YOLOv2、YOLOv3、YOLOv4

model = yolo.create_model(anchors)
  • anchors: 2D array like, prior anchor boxes(widths, heights), all the values should be normalize to 0-1.

6. Compile model

YOLOv1、YOLOv2

from utils.tools import get_class_weight
from tensorflow.keras.optimizers import Adam

binary_weight = get_class_weight(
    label[..., 4:5],
    method='binary'
    )

loss = yolo.loss(binary_weight)

metrics = yolo.metrics("obj+iou+recall0.5")

yolo.model.compile(optimizer=Adam(lr=1e-4),
                   loss=loss,
                   metrics=metrics)

YOLOv3、YOLOv4

from utils.tools import get_class_weight
from tensorflow.keras.optimizers import Adam

binary_weight_list = []

for i in range(len(label)):
    binary_weight_list.append(
        get_class_weight(
        label[i][..., 4:5],
        method='binary'
        )
    )

loss = yolo.loss(binary_weight_list)

metrics = yolo.metrics("obj+iou+recall0.5")

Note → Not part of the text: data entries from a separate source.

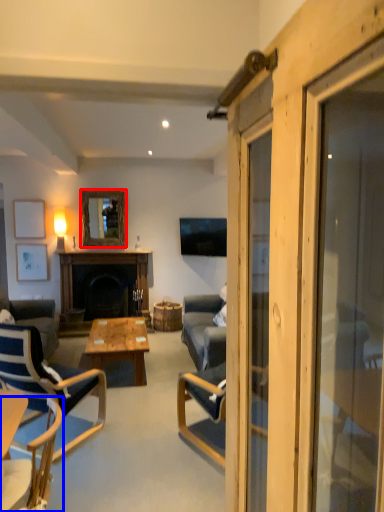
Question: Which object appears closest to the camera in this image, mirror (highlighted by a red box) or chair (highlighted by a blue box)?

Choices:
 (A) mirror
 (B) chair

Answer: (B)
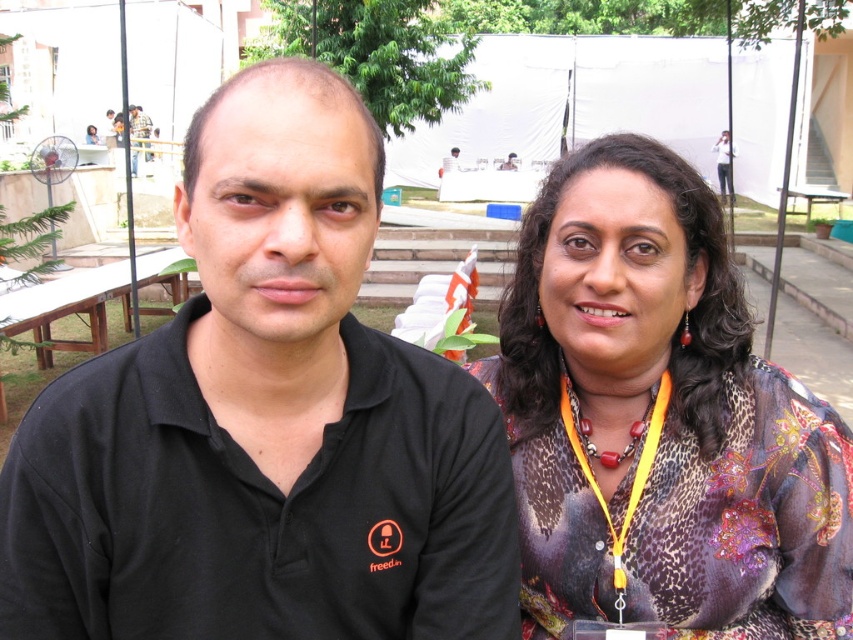
You are standing at the bottom of the steps leading to the white tent and want to walk to the point that is closer to the white tent. Which point should you aim for, point (248, 444) or point (643, 426)?

Point (248, 444) is in front of point (643, 426), so it is closer to the white tent. You should aim for point (248, 444).

You are a photographer trying to capture a photo of both the black matte shirt at left and the matte black shirt at center. Since you want both shirts to be clearly visible in the photo, which shirt should you focus on first to ensure proper focus, considering their sizes?

The black matte shirt at left has a greater height compared to the matte black shirt at center, so you should focus on the black matte shirt at left first to ensure it is in focus, then adjust for the matte black shirt at center.

You are planning to take a photo of the black matte shirt at left and ensure it is centered in the frame. Given the shirt is at coordinates point 0.661, 0.311, where should you position your camera to capture it properly?

The black matte shirt at left is located at point (x=264, y=422), so to center it in the frame, position the camera so that the center of the viewfinder aligns with those coordinates.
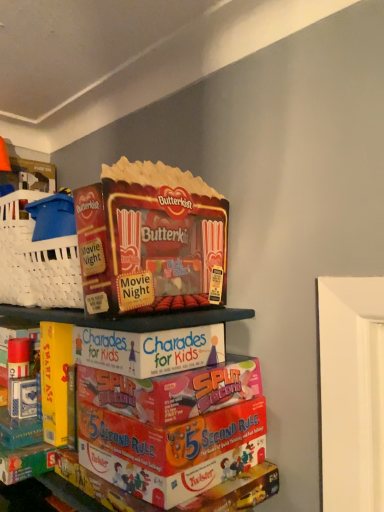
Question: Is cardboard game boxes at center situated inside matte cardboard butterkist popcorn at upper center or outside?

Choices:
 (A) outside
 (B) inside

Answer: (A)

Question: Considering the positions of cardboard game boxes at center and matte cardboard butterkist popcorn at upper center in the image, is cardboard game boxes at center taller or shorter than matte cardboard butterkist popcorn at upper center?

Choices:
 (A) tall
 (B) short

Answer: (A)

Question: Considering the positions of cardboard game boxes at center and matte cardboard butterkist popcorn at upper center in the image, is cardboard game boxes at center wider or thinner than matte cardboard butterkist popcorn at upper center?

Choices:
 (A) thin
 (B) wide

Answer: (A)

Question: In the image, is matte cardboard butterkist popcorn at upper center positioned in front of or behind cardboard game boxes at center?

Choices:
 (A) front
 (B) behind

Answer: (B)

Question: From the image's perspective, is matte cardboard butterkist popcorn at upper center above or below cardboard game boxes at center?

Choices:
 (A) below
 (B) above

Answer: (B)

Question: In terms of width, does matte cardboard butterkist popcorn at upper center look wider or thinner when compared to cardboard game boxes at center?

Choices:
 (A) wide
 (B) thin

Answer: (A)

Question: Is matte cardboard butterkist popcorn at upper center spatially inside cardboard game boxes at center, or outside of it?

Choices:
 (A) inside
 (B) outside

Answer: (B)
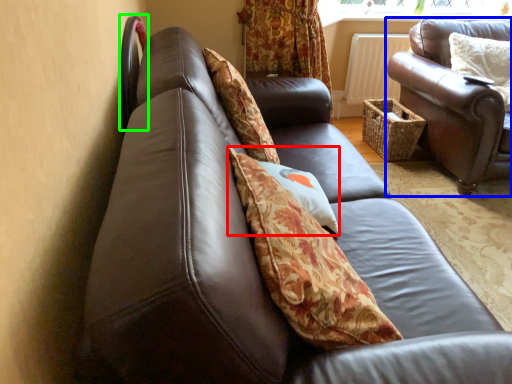
Question: Which object is the closest to the pillow (highlighted by a red box)? Choose among these: studio couch (highlighted by a blue box) or chair (highlighted by a green box).

Choices:
 (A) studio couch
 (B) chair

Answer: (B)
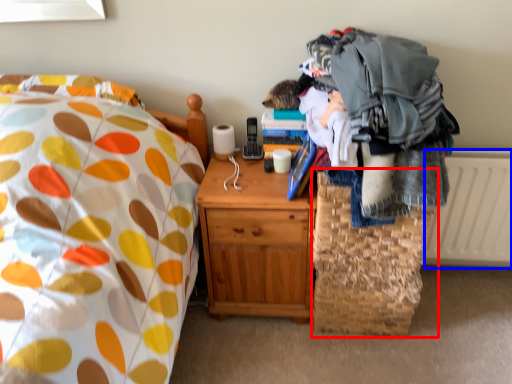
Question: Which object appears farthest to the camera in this image, basket (highlighted by a red box) or radiator (highlighted by a blue box)?

Choices:
 (A) basket
 (B) radiator

Answer: (B)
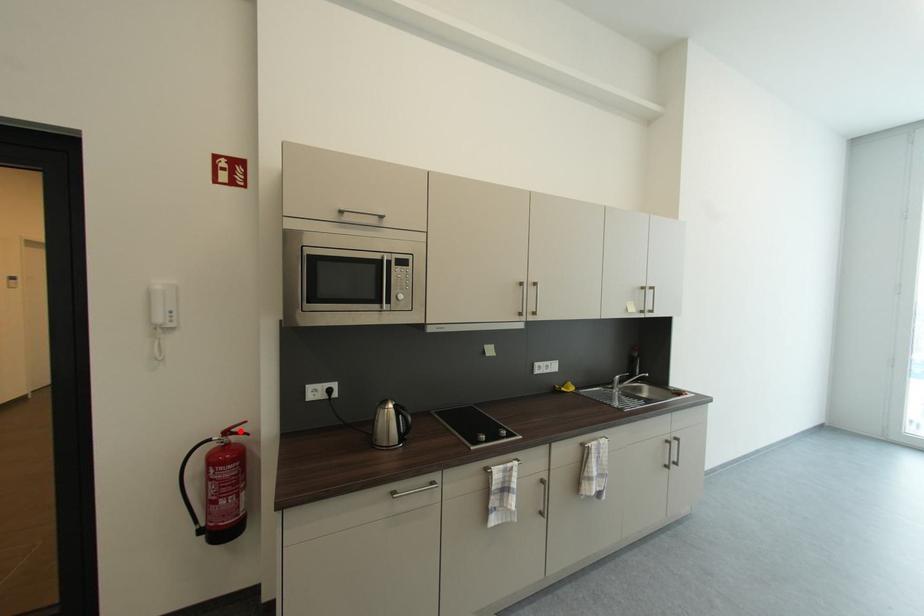
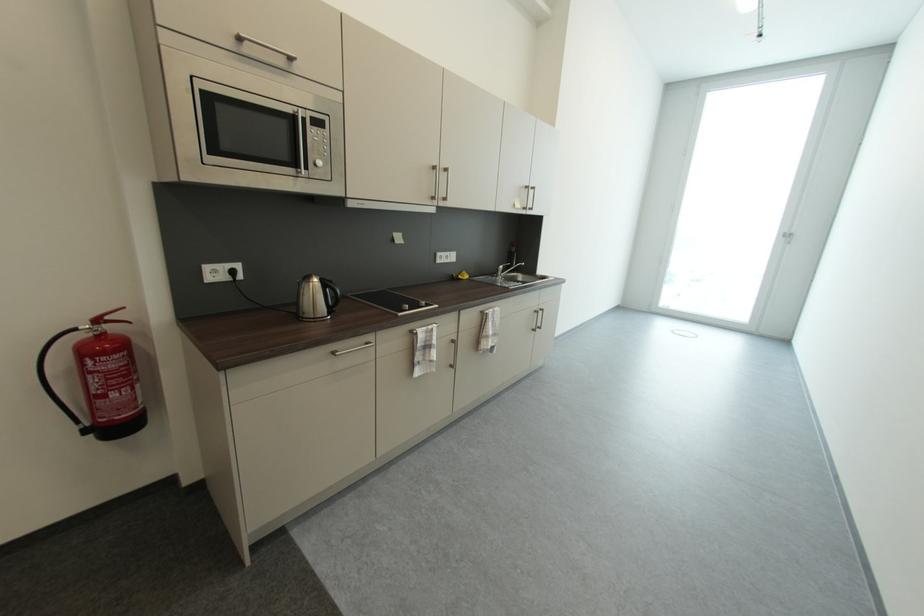
Locate, in the second image, the point that corresponds to the highlighted location in the first image.

(116, 318)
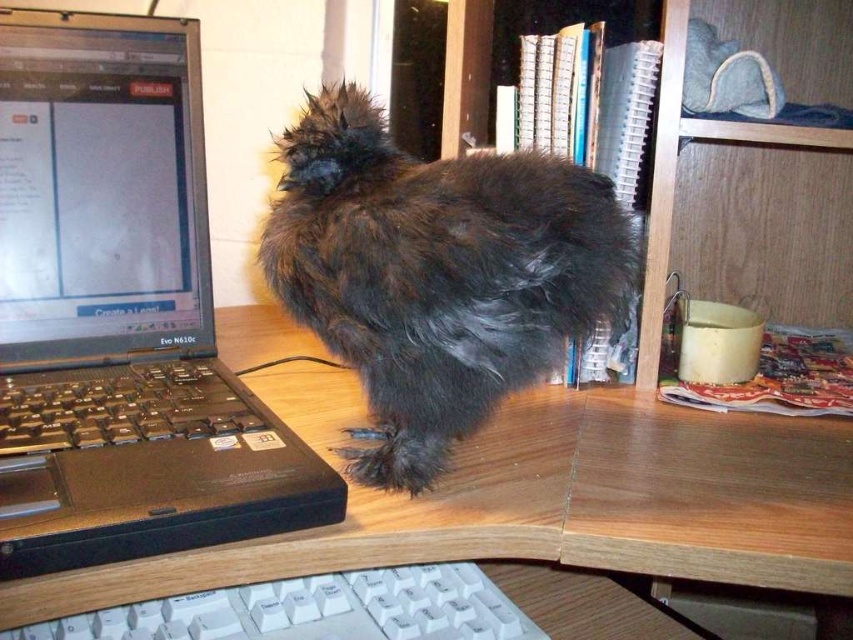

yolo.model.compile(optimizer=Adam(lr=1e-4),
                   loss=loss,
                   metrics=metrics
                   )

7. Train model

Train with dataset

yolo.model.fit(
    data,
    label,
    epochs)

Train with tf.Sequence

yolo.model.fit(
    seq,
    epochs)

8. Predict and Evaluate

YOLOv1、YOLOv2

from utils.measurement import create_score_mat

prediction = yolo.model.predict(data)

# visualize one image with its annotation
yolo.vis_img(
    data[0], prediction[0],
    nms_mode=2)

create_score_mat(
    label,
    prediction,
    class_names=yolo.class_names,
    nms_mode=2,
    version=1 # or version=2
    )
print(create_score_mat)

YOLOv3、YOLOv4

from utils.measurement import create_score_mat

prediction = yolo.model.predict(data)

# visualize one image with its annotation
yolo.vis_img(
    data[0],
    prediction[2][0],
    prediction[1][0],
    prediction[0][0],
    nms_mode=2)

create_score_mat(
    label[-1],
    prediction[2],
    prediction[1],
    prediction[0],
    class_names=yolo.class_names,
    nms_mode=2,
    version=3)
print(create_score_mat)
  • nms_mode: An integer,
    • 0: Not use NMS.
    • 1: Use NMS.
    • 2: Use Soft-NMS.
    • 3: Use DIoU-NMS.
  • version: An integer, specifying the decode method, yolov1, 2, 3 or 4.

9. Get PR curve and mAP

YOLOv1、YOLOv2

from utils.measurement import PR_func

pr = PR_func(
    label,
    prediction,
    class_names=yolo.class_names,
    max_per_img=100,
    version=1 # or version=2
    )

pr.plot_pr_curve(smooth=False)

pr.get_map(mode="voc2012")

YOLOv3、YOLOv4

from utils.measurement import PR_func

pr = PR_func(
    data[-1],
    prediction[2],
    prediction[1],
    prediction[0],
    class_names=yolo.class_names,
    max_per_img=100,
    version=3
    )

pr.plot_pr_curve(smooth=False)

pr.get_map(mode="voc2012")
  • max_per_img: An integer, limit the number of objects that an image can detect at most.
  • version: An integer, specifying the decode method, yolov1, 2, 3 or 4.
  • smooth: A boolean, if True, use interpolated precision.
  • mode: A string, one of "voc2007", "voc2012"(default), "area", "smootharea".
    • "voc2007": calculate the average precision of recalls at [0, 0.1, ..., 1](11 points).
    • "voc2012": calculate the average precision of recalls at [0, 0.14, 0.29, 0.43, 0.57, 0.71, 1].
    • "area": calculate the area under precision-recall curve.
    • "smootharea": calculate the area under interpolated precision-recall curve.